We thus made a shapeless body but have a huge head on top of it, where from sightings of the May 1st parades looked back at you, when you gave it a closer examination.

Then was the time a new name emerged for the many: the bison. "The bison" came to mean a sort of former population with strong hues of "Nicolae-like" people, who just missed the opportunity to turn itself into "a people;" it leaned a little bit to the left, it was vehemently to the right, it was of the political center; it supported the state-owned economic system; it was corrupt in a passive way; it was populist in an active way; it jumped on the band wagon while at the same time waving good-bye to the departing train; it was one population the chieftains can have their way with.

Our "bison" had his forehead pampered in the arena, and his but kicked in the wings; he was groomed on TV and swore at in the stables; he was the public pet of ministers while privately emasculated by tax-collectors. "The bison is to blame," postgraduate students exclaimed at this or that seminar looking into the reservations of the East. "The bison knows his way around," grumbled his cruel and yet just masters ...

The bison was not by himself in this world. He had a country that his elite identified under the code name of "Romanica." Romanica is the soft and vaguely post-modern version of a developing country, with a population that is going to turn into NATO and EU material while in a state of hypnosis. Some expats observing the seen, cast upon her this cute name, without her knowing it, in an attempt to see the malnourished girl turn into a strong, fighting woman.
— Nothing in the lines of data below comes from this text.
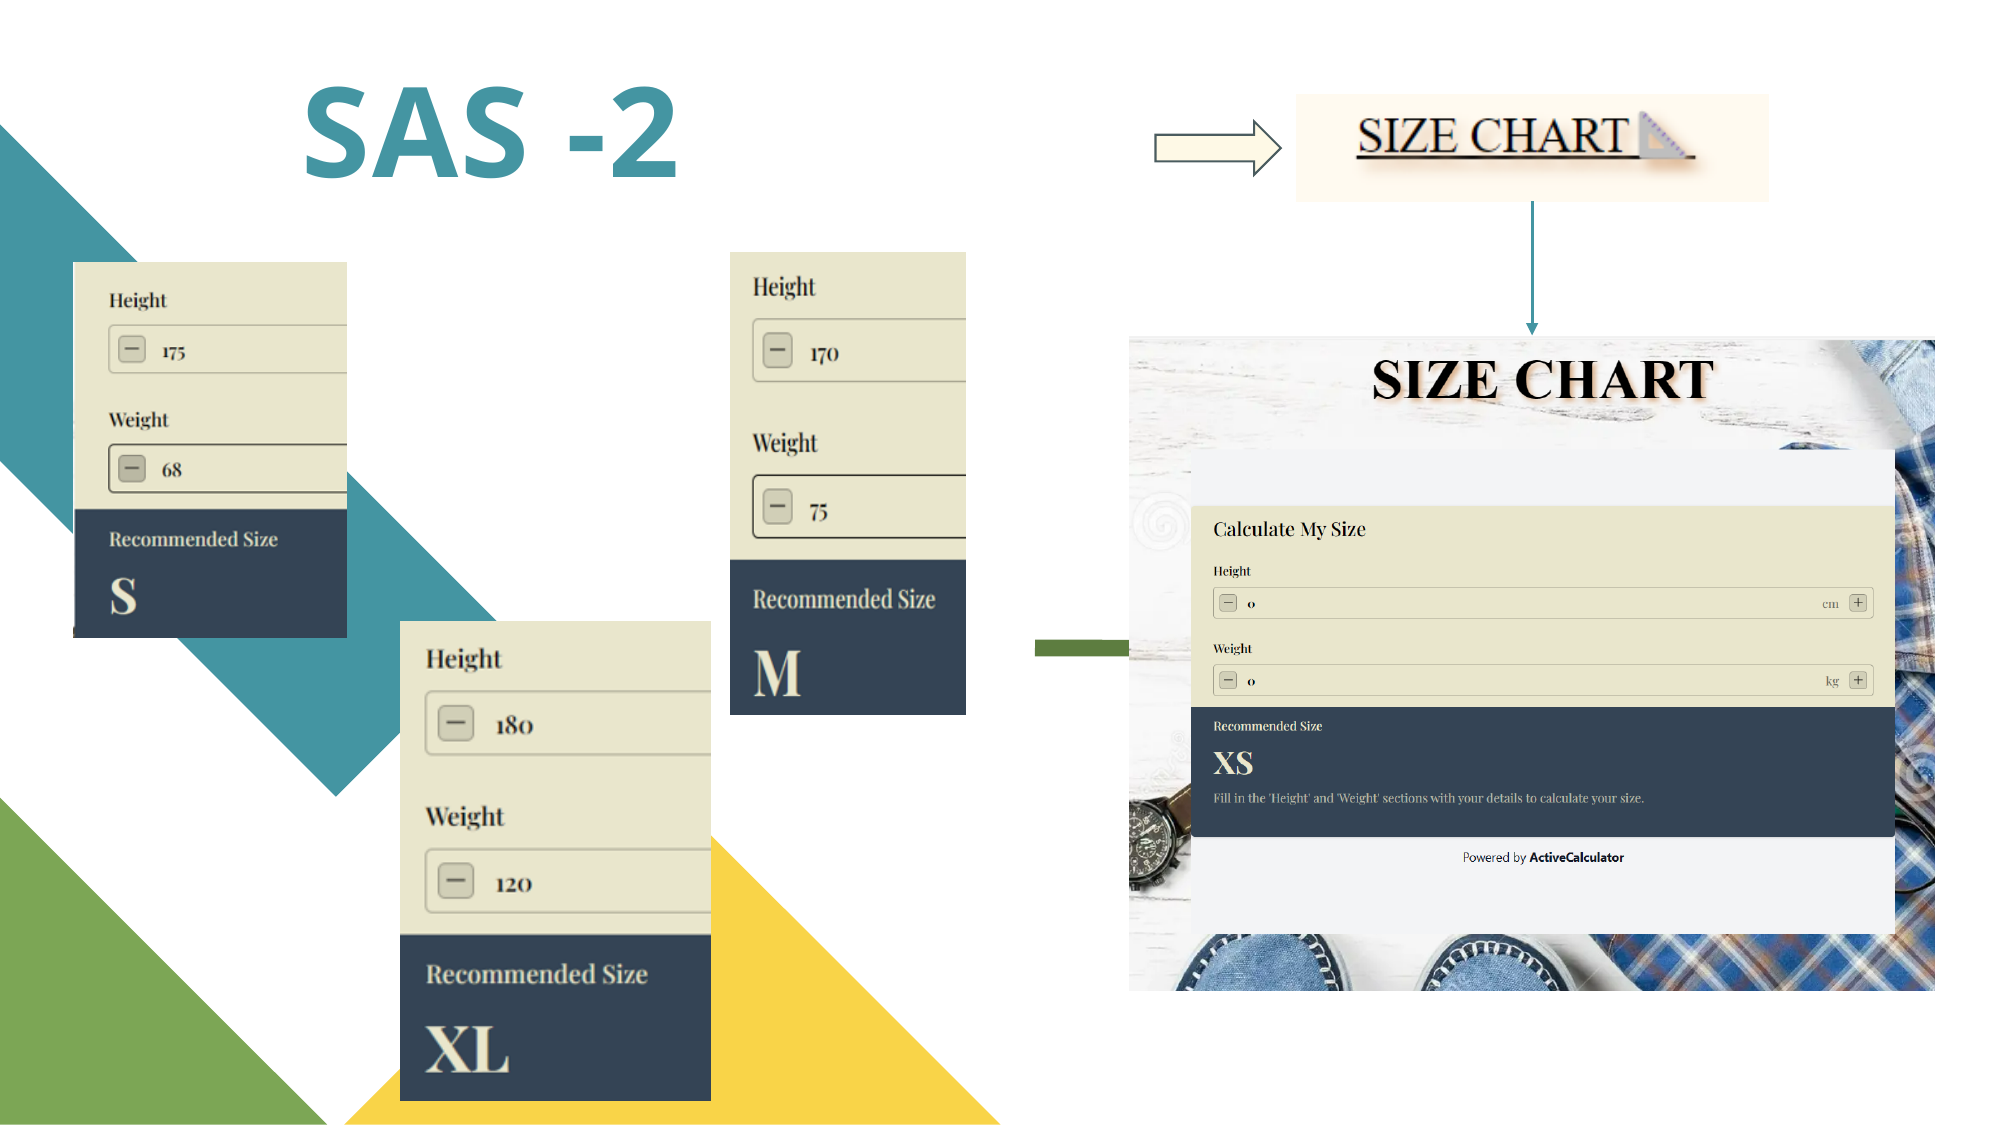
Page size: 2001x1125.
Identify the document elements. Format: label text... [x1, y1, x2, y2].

text_box [1154, 118, 1283, 178]
picture [400, 620, 711, 1101]
title SAS -2 [301, 39, 822, 202]
picture [73, 262, 347, 638]
picture [730, 252, 966, 715]
picture [1296, 94, 1769, 202]
picture [1129, 335, 1935, 991]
The years passed by, and nowadays, the people in the General Berthelot village, of County Hunedoara, will vote again next Sunday. The Sun Highway (TR. NOTE: linking the capital Bucharest to the Black Sea Coast; it was recently inaugurated for part of its mileage) is being inaugurated mileage upon mileage like in a striptease show, on the eve of each round of elections. One new bridge over River Danube is opened for traffic and the promise for another bridge is made at the same time.
The political left managed to loose the left-leaning local elections, while the political right might be finally saved with help from the Securitate, revamped as a European institution.
The summer is good; the harvest will be good because of the floods. All is well. Only that a persistent murmur does not allow us to enjoy the idyllic view: it is not the "Nicolae-like" people; nor are they the miners marching beyond the hills. From Atlantic to Transdniester, no one should worry for the bison; he poses no problems in the worrying and temporary Romanica

The murmur is of "the people" born out of the population; it is tiny, wet, bruised, liked on the forehead by the bison, caressed by the miners, adorned with stork’s bills by suburbanites, given Latin names by the elites, stretching its thin sandwich to bridge the gap between Roman and Ica (TR. NOTE: alludes at the name Roman-ica).
"The people" was born for real, this time, but no one really noticed it.